PL propõe cassar alvará de funcionamento de empresa que descarta lixo de forma irregular

Imagem: Internet

O presidente da Comissão de Meio Ambiente, Recursos Naturais, Sustentabilidade e Vigilância Permanente da Amazônia, na Câmara Municipal de Manaus (CMM), vereador professor Fransuá Matos (PV), preocupado com o descarte de lixo feito de forma irregular na capital amazonense, apresentou um Projeto de Lei (PL) 383/2019, que autoriza a cassação do alvará de funcionamento das empresas que descartem lixo de forma irregular no município de Manaus. A proposta está em analise na Comissão de Constituição, Justiça e Redação (CCJR).

Fransuá Matos explica que o descarte de lixo feito de forma irregular configura crime passível de penalidade e os estabelecimentos comerciais e empresas devem ficar atentos para evitar o descarte de lixo feito de forma irregular na cidade.

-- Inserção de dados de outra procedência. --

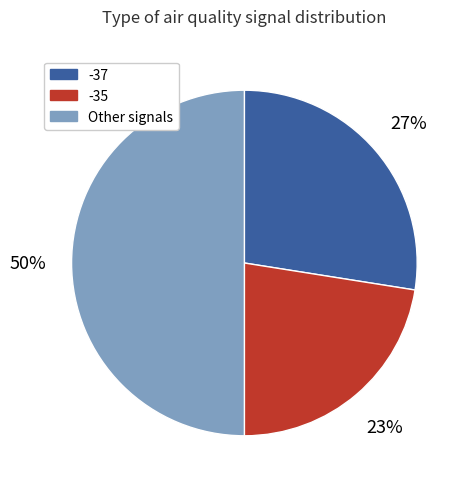

To the nearest percent, what is the average slice percentage?

33%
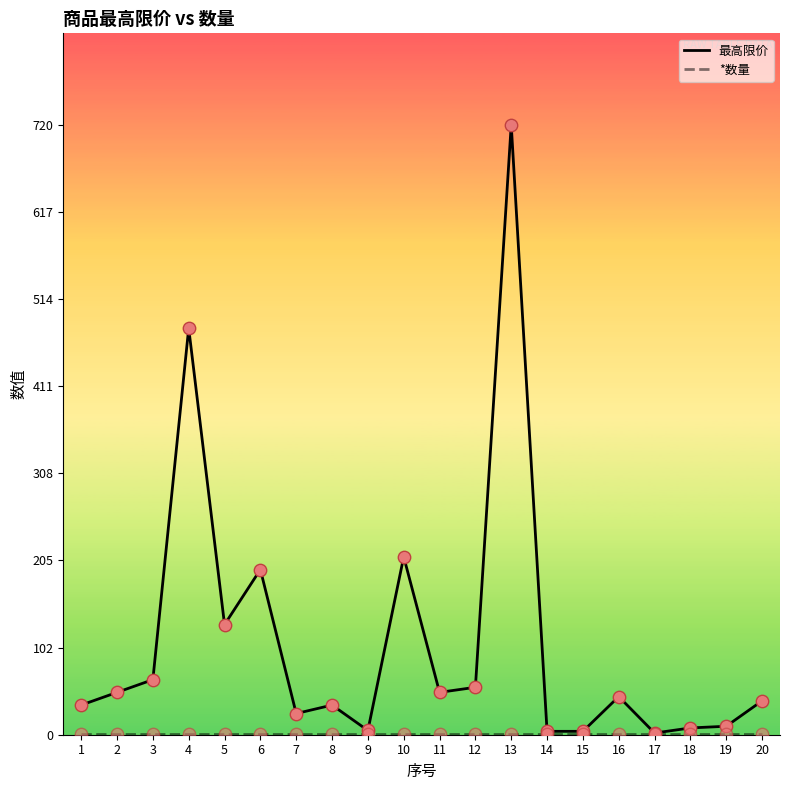

Which series has the largest range (max minus min)?

最高限价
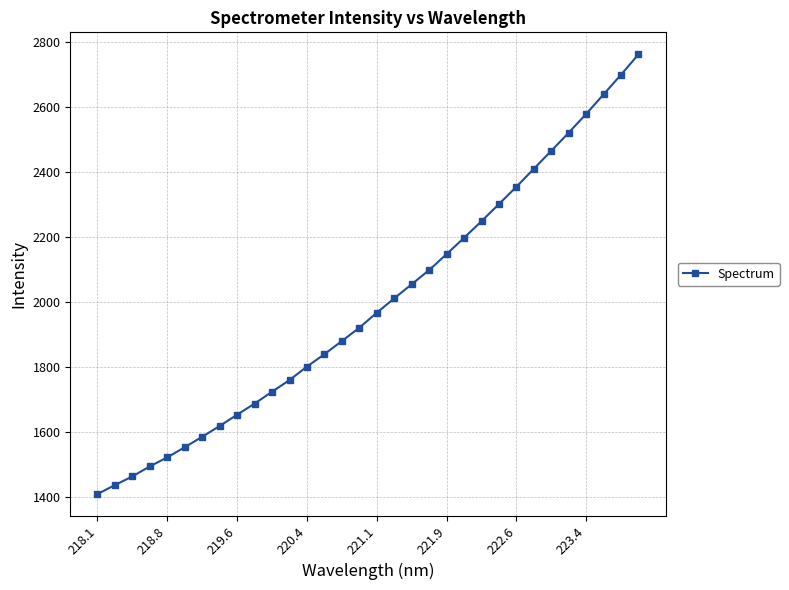

What is the minimum value shown in the chart?

1410.3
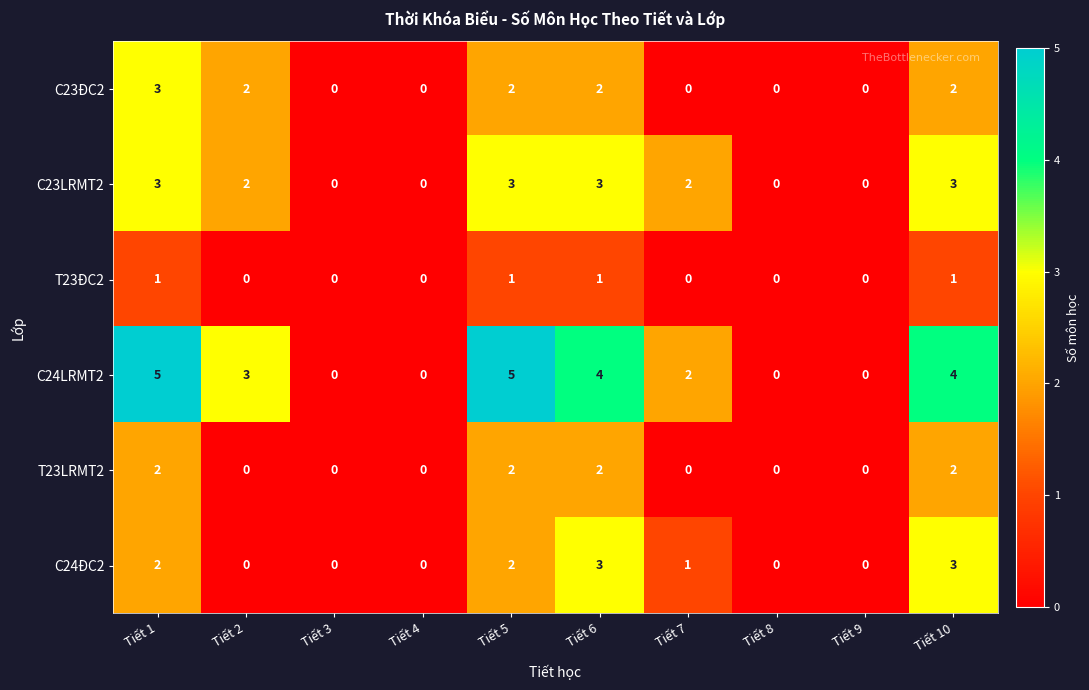

What is the highest value of the C23LRMT2 series?

3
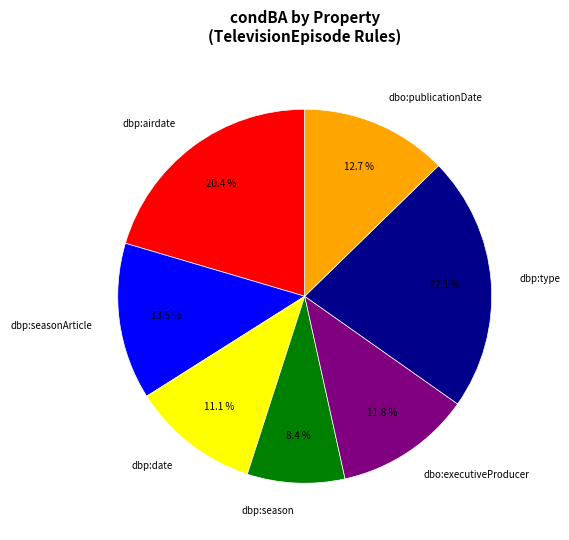

Count the number of slices in the pie.

7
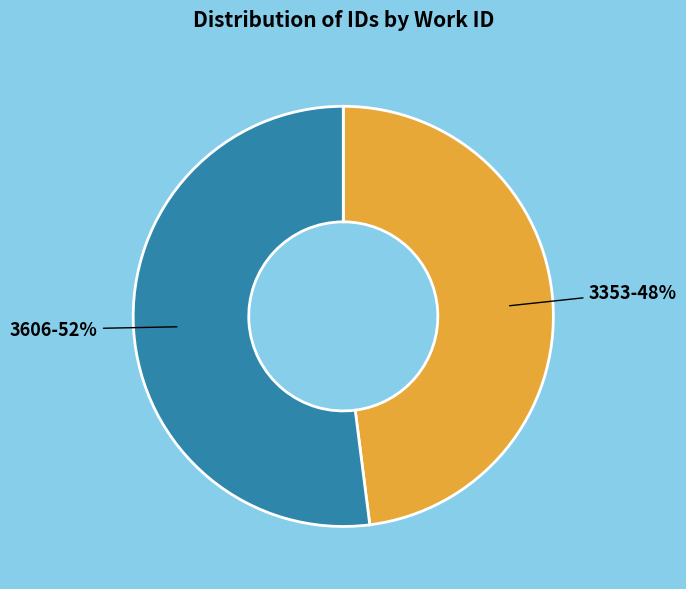

To the nearest percent, what is the average slice percentage?

50%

“Recebemos diariamente denúncias feitas pela população de que empresas estão realizando de forma incorreta o descarte dos seus lixos. A intenção é disciplinar o empresário, que deve ter em seu estabelecimento, um local apropriado para o depósito do lixo, até que seja realizada a coleta diária”, enfatiza.

Segundo o vereador o texto do projeto prevê que o Poder Executivo ficará responsável pela fiscalização e as empresas flagradas cometendo irregularidades serão notificadas e orientadas a corrigir o problema. No caso de reincidência será aplicada uma multa no valor de 100 Unidades Fiscais do Município (UFM), além da suspensão das atividades por 60 dias. Caso o problema não seja corrigido a empresa poderá ter o Alvará de funcionamento cancelado.

Fransuá Matos ainda destaca que os sócios de empresas flagradas efetuando o descarte irregular de resíduos sólidos ou químicos e que tiverem o Alvará de funcionamento cassado, não poderão abrir novas empresas utilizando o mesmo Cadastro de Contribuintes Mobiliários (CCM).